Dataset entries
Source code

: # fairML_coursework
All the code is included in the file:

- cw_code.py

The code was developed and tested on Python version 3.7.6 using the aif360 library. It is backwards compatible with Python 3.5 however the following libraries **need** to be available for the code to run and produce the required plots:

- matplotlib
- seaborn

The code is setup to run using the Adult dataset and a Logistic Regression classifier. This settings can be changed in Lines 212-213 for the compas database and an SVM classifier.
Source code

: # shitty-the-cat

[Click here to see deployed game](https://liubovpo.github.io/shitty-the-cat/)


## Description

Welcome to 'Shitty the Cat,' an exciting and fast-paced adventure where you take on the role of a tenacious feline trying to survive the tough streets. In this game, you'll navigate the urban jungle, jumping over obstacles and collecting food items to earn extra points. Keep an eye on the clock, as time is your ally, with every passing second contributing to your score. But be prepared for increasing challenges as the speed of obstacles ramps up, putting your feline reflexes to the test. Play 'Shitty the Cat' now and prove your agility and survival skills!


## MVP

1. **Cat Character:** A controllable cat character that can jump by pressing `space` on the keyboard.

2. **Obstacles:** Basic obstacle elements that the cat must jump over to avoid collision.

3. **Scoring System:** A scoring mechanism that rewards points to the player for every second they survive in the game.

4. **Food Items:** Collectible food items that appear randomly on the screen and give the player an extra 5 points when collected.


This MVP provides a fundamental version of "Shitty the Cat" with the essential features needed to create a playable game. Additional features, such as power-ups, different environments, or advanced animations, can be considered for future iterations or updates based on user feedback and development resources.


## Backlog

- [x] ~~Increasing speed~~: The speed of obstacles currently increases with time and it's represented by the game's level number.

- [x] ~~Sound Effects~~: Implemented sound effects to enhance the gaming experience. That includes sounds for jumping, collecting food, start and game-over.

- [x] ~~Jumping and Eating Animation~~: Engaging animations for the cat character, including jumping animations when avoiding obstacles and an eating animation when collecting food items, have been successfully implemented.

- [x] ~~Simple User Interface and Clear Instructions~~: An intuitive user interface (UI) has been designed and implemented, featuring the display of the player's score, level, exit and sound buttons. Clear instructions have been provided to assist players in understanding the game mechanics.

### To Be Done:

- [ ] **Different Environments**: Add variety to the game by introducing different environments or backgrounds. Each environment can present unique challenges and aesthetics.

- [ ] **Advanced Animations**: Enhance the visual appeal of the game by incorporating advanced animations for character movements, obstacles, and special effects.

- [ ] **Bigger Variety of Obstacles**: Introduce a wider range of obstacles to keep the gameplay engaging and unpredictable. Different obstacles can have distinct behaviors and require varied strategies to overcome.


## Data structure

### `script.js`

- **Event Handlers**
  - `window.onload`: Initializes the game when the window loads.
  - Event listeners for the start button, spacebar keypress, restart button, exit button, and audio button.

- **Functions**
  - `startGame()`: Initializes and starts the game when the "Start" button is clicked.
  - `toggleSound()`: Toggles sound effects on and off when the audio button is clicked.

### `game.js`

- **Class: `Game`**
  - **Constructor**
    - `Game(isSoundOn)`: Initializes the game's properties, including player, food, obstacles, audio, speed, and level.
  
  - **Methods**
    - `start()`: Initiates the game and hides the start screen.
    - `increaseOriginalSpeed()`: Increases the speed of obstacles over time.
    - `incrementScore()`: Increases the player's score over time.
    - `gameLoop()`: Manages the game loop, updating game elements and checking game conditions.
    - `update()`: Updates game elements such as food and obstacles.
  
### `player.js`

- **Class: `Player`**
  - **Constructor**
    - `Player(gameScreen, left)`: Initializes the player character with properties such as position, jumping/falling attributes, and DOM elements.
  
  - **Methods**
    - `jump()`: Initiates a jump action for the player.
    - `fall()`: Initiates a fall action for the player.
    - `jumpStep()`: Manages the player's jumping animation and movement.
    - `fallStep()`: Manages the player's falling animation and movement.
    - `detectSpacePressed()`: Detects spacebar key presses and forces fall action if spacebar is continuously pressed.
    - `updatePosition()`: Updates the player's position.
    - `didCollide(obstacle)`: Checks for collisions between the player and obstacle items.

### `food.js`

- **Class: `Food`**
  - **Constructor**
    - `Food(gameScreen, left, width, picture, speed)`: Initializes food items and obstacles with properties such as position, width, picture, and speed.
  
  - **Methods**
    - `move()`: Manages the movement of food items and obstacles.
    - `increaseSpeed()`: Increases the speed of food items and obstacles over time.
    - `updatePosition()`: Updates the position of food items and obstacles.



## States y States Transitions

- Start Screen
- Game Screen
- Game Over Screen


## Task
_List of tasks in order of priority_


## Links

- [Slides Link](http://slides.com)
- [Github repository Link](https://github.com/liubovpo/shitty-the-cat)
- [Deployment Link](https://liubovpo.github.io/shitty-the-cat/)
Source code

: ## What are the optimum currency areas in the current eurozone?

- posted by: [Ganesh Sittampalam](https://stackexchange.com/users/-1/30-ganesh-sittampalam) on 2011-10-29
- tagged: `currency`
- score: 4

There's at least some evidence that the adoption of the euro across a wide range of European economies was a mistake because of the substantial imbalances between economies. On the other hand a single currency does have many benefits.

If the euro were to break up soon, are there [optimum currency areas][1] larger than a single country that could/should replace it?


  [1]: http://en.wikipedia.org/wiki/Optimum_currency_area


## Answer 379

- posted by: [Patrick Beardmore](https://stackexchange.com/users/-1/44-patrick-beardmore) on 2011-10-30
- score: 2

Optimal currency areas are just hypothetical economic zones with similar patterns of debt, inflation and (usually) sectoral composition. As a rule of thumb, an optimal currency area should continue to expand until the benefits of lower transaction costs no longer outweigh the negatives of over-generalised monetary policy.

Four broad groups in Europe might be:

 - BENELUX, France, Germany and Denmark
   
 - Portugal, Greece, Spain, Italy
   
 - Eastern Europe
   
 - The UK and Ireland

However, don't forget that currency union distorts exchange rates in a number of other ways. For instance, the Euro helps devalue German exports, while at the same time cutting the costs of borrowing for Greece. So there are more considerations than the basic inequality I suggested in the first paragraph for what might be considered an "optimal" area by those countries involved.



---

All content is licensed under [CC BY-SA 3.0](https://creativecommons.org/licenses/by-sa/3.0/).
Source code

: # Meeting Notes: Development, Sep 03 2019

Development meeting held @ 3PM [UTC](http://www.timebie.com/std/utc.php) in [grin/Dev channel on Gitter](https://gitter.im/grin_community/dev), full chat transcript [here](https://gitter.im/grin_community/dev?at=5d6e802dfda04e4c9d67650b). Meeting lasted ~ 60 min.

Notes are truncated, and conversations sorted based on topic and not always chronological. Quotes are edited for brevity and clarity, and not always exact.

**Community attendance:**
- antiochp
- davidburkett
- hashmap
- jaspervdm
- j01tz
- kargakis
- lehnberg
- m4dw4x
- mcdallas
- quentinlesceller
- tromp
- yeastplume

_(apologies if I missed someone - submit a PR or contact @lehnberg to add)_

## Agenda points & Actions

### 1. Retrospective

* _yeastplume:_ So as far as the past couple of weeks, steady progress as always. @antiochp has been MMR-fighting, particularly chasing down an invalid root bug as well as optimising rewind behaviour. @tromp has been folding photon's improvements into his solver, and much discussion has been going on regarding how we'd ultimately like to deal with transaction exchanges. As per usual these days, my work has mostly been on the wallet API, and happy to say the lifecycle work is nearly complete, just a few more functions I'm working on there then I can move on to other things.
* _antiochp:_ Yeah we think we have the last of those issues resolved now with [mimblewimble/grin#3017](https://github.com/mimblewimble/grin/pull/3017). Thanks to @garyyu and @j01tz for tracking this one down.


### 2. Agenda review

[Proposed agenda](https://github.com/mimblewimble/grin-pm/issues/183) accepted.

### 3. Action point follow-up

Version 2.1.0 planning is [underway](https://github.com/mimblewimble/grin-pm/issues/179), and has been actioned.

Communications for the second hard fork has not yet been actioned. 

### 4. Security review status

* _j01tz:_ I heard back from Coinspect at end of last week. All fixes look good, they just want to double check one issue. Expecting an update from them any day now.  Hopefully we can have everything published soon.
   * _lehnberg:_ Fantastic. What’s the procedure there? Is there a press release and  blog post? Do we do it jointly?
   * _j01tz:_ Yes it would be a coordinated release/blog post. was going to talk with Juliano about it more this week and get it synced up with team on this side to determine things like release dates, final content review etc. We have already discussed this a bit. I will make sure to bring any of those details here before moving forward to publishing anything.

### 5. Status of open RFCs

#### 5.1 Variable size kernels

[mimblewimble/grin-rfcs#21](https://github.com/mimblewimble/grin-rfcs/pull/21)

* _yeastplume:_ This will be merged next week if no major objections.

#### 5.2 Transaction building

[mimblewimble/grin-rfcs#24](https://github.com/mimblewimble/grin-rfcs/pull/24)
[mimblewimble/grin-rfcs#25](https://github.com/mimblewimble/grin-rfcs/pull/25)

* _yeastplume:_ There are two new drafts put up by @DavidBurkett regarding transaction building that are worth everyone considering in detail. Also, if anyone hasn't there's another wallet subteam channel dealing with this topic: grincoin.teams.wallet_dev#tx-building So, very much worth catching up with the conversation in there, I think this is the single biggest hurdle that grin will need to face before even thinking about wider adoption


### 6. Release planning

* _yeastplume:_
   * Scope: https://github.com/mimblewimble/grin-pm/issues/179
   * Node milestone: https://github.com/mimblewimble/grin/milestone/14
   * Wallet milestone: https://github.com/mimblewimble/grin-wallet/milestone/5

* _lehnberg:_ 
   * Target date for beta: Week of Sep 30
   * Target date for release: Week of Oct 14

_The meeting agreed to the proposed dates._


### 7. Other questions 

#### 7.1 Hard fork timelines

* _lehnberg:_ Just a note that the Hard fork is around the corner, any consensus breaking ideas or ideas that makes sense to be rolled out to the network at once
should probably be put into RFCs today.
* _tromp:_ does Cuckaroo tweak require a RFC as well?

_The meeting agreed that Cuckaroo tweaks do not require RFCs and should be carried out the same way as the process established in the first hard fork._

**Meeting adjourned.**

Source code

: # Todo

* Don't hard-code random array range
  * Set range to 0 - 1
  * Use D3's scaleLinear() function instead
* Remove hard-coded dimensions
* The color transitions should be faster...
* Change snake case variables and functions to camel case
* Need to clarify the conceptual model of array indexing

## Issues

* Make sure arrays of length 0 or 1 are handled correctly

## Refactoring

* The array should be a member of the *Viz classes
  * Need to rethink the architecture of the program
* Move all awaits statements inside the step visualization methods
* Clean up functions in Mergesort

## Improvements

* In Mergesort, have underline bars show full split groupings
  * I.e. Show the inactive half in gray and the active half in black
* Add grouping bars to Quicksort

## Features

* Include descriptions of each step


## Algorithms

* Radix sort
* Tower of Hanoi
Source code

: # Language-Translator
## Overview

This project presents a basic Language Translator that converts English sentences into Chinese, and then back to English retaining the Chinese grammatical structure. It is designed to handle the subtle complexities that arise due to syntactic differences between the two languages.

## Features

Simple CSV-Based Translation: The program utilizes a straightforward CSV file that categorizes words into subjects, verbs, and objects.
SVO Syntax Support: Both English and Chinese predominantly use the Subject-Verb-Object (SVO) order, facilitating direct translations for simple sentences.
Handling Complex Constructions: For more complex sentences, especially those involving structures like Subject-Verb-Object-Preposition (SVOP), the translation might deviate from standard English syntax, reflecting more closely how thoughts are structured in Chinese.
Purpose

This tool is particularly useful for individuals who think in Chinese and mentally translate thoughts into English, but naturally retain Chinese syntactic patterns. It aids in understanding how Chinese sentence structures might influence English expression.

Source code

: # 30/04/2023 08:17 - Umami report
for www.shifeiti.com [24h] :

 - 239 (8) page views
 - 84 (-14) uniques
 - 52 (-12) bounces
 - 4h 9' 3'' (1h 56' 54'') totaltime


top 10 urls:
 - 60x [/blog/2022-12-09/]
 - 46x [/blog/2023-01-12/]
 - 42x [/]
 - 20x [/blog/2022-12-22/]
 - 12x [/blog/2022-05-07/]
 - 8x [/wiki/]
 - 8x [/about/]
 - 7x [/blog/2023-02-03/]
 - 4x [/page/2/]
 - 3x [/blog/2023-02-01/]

▶ YOUR OBJECTIVE:
Copy out the lines of the listing from the line with "about wider adoption" up to and including the line with "### 6. Release planning".

▶ REPLY TO THE EXERCISE:
* _yeastplume:_ There are two new drafts put up by @DavidBurkett regarding transaction building that are worth everyone considering in detail. Also, if anyone hasn't there's another wallet subteam channel dealing with this topic: grincoin.teams.wallet_dev#tx-building So, very much worth catching up with the conversation in there, I think this is the single biggest hurdle that grin will need to face before even thinking about wider adoption


### 6. Release planning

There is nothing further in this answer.